While the Justice Department argued that New York’s policy obstructed federal operations, D’Agostino’s decision emphasizes that the Constitution limits the federal government’s ability to require state participation in federal regulatory schemes. The opinion does not prevent federal authorities from obtaining judicial warrants where appropriate; instead, it bars warrantless civil immigration arrests in the state courthouse context.

State leaders signaled that the ruling will be used in messaging to communities concerned about courthouse safety and fairness. By highlighting the judge’s reasoning and the statutory limits, officials aim to reassure court users that seeking justice in state tribunals should not expose them to unrelated civil immigration detention. That reassurance, they contend, is a practical component of maintaining the courts’ function and credibility.

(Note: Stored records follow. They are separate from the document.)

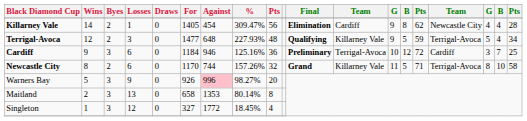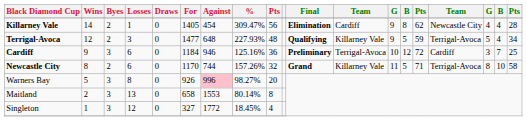Warners Bay | Losses: 9 -> 8
Maitland | Against: 1353 -> 1553
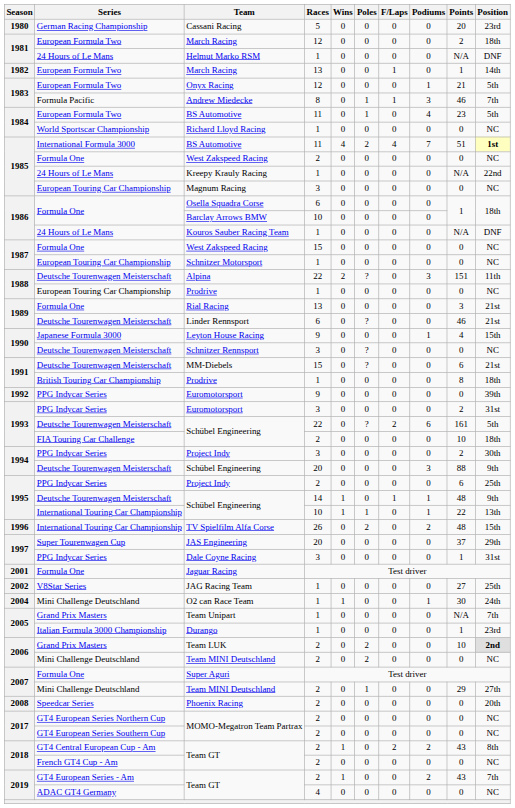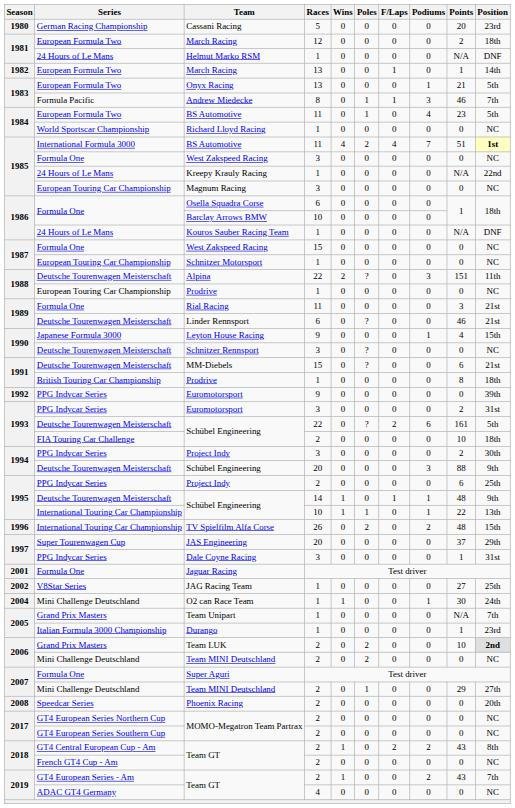Onyx Racing | Races: 12 -> 13
1985 / West Zakspeed Racing | Races: 2 -> 3
Rial Racing | Races: 13 -> 11
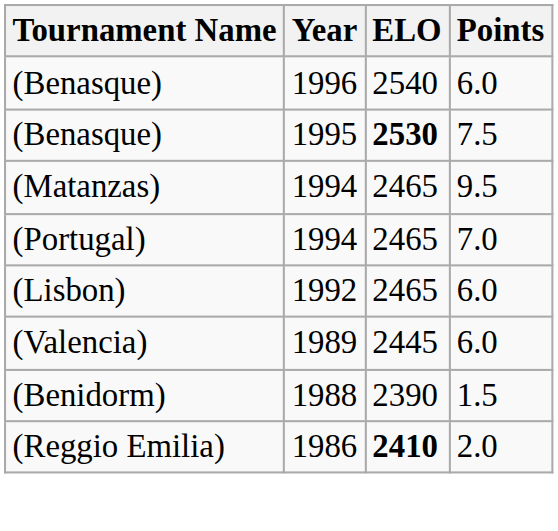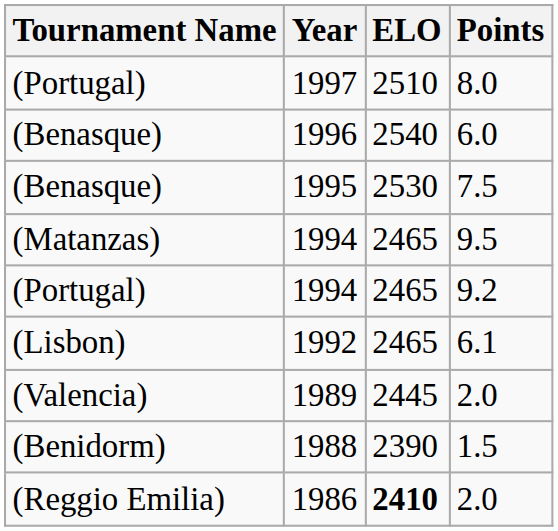+ row: (Portugal) | 1997 | 2510 | 8.0
1995 | ELO: bold -> normal
(Portugal) / 1994 | Points: 7.0 -> 9.2
1992 | Points: 6.0 -> 6.1
1989 | Points: 6.0 -> 2.0
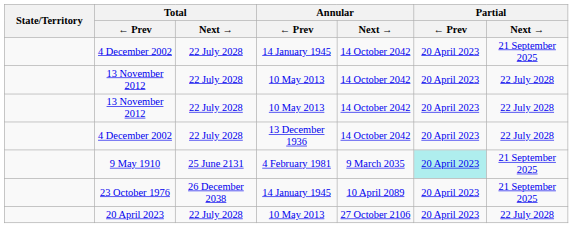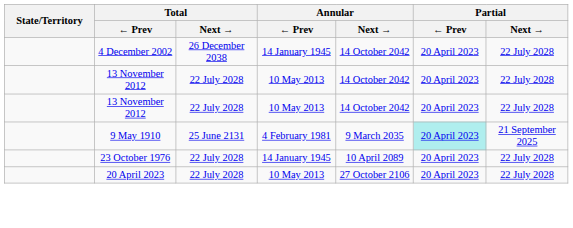4 December 2002 / 14 January 1945 | Total / Next →: 22 July 2028 -> 26 December 2038
4 December 2002 / 14 January 1945 | Partial / Next →: 21 September 2025 -> 22 July 2028
- row: 4 December 2002 | 22 July 2028 | 13 December 1936 | 14 October 2042 | 20 April 2023 | 22 July 2028
23 October 1976 | Total / Next →: 26 December 2038 -> 22 July 2028
23 October 1976 | Partial / Next →: 21 September 2025 -> 22 July 2028
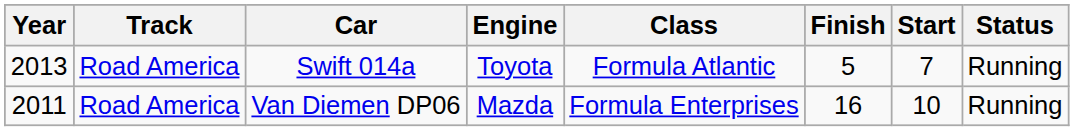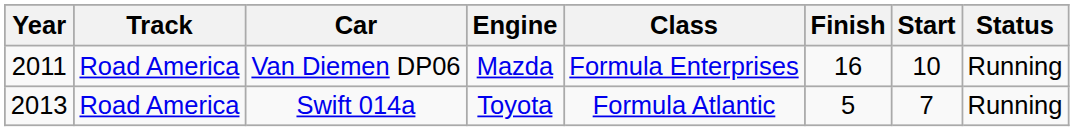rows swapped: Van Diemen DP06 <-> Swift 014a
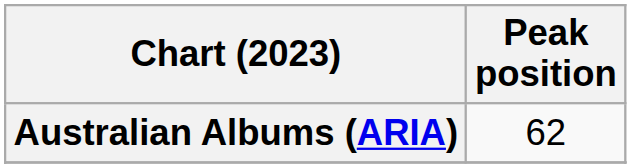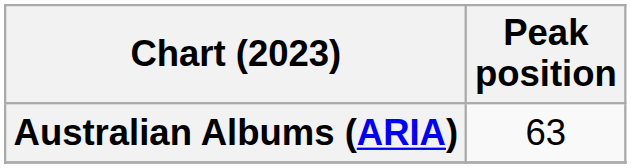Australian Albums (ARIA) | Peak position: 62 -> 63
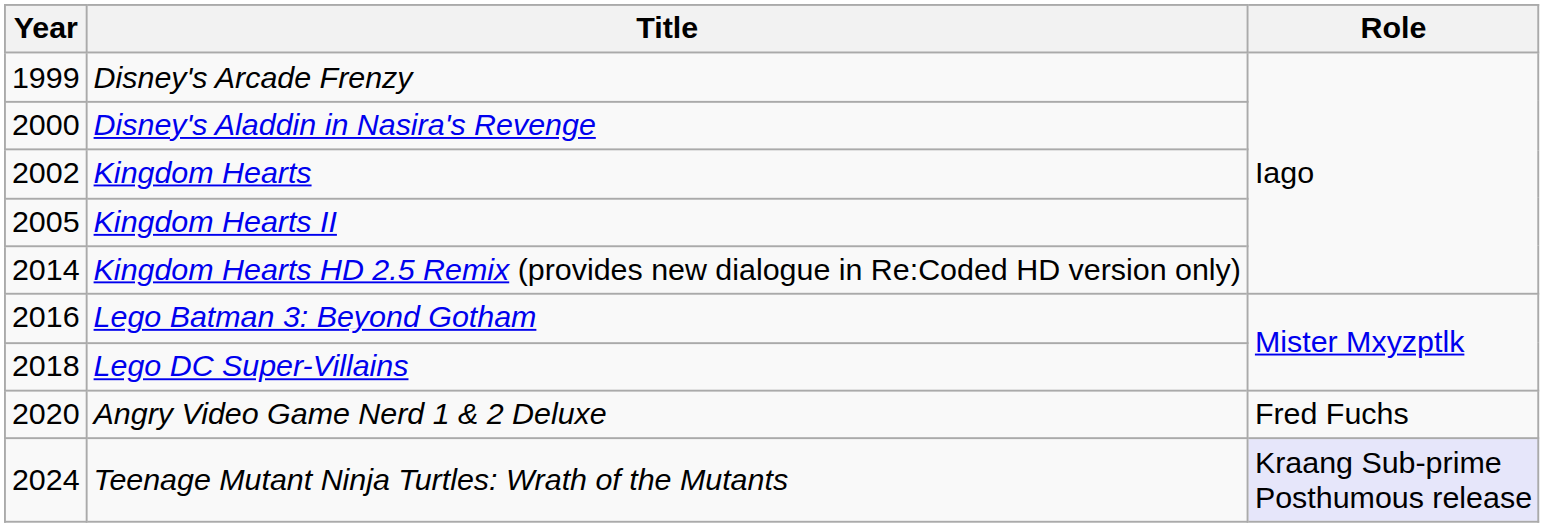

The decision leaves New York’s Protect Our Courts Act in force as written, with its exclusion for federal immigration courts intact. As the Justice Department noted, immigration enforcement remains a broader policy priority, and the department pledged continued defense of that agenda when challenged. With the federal lawsuit dismissed, the state’s courthouse-arrest rules continue to govern proceedings in New York’s judicial venues, and officials say they will continue communicating those protections to the public.

The ruling concludes the government’s challenge at the district court level. The opinion did not specify additional steps, and public statements accompanying the decision focused on the constitutional rationale and on outreach to communities that rely on state courts. For now, courthouse access in New York remains under the Protect Our Courts Act while oversight of immigration enforcement proceeds through other channels and cases.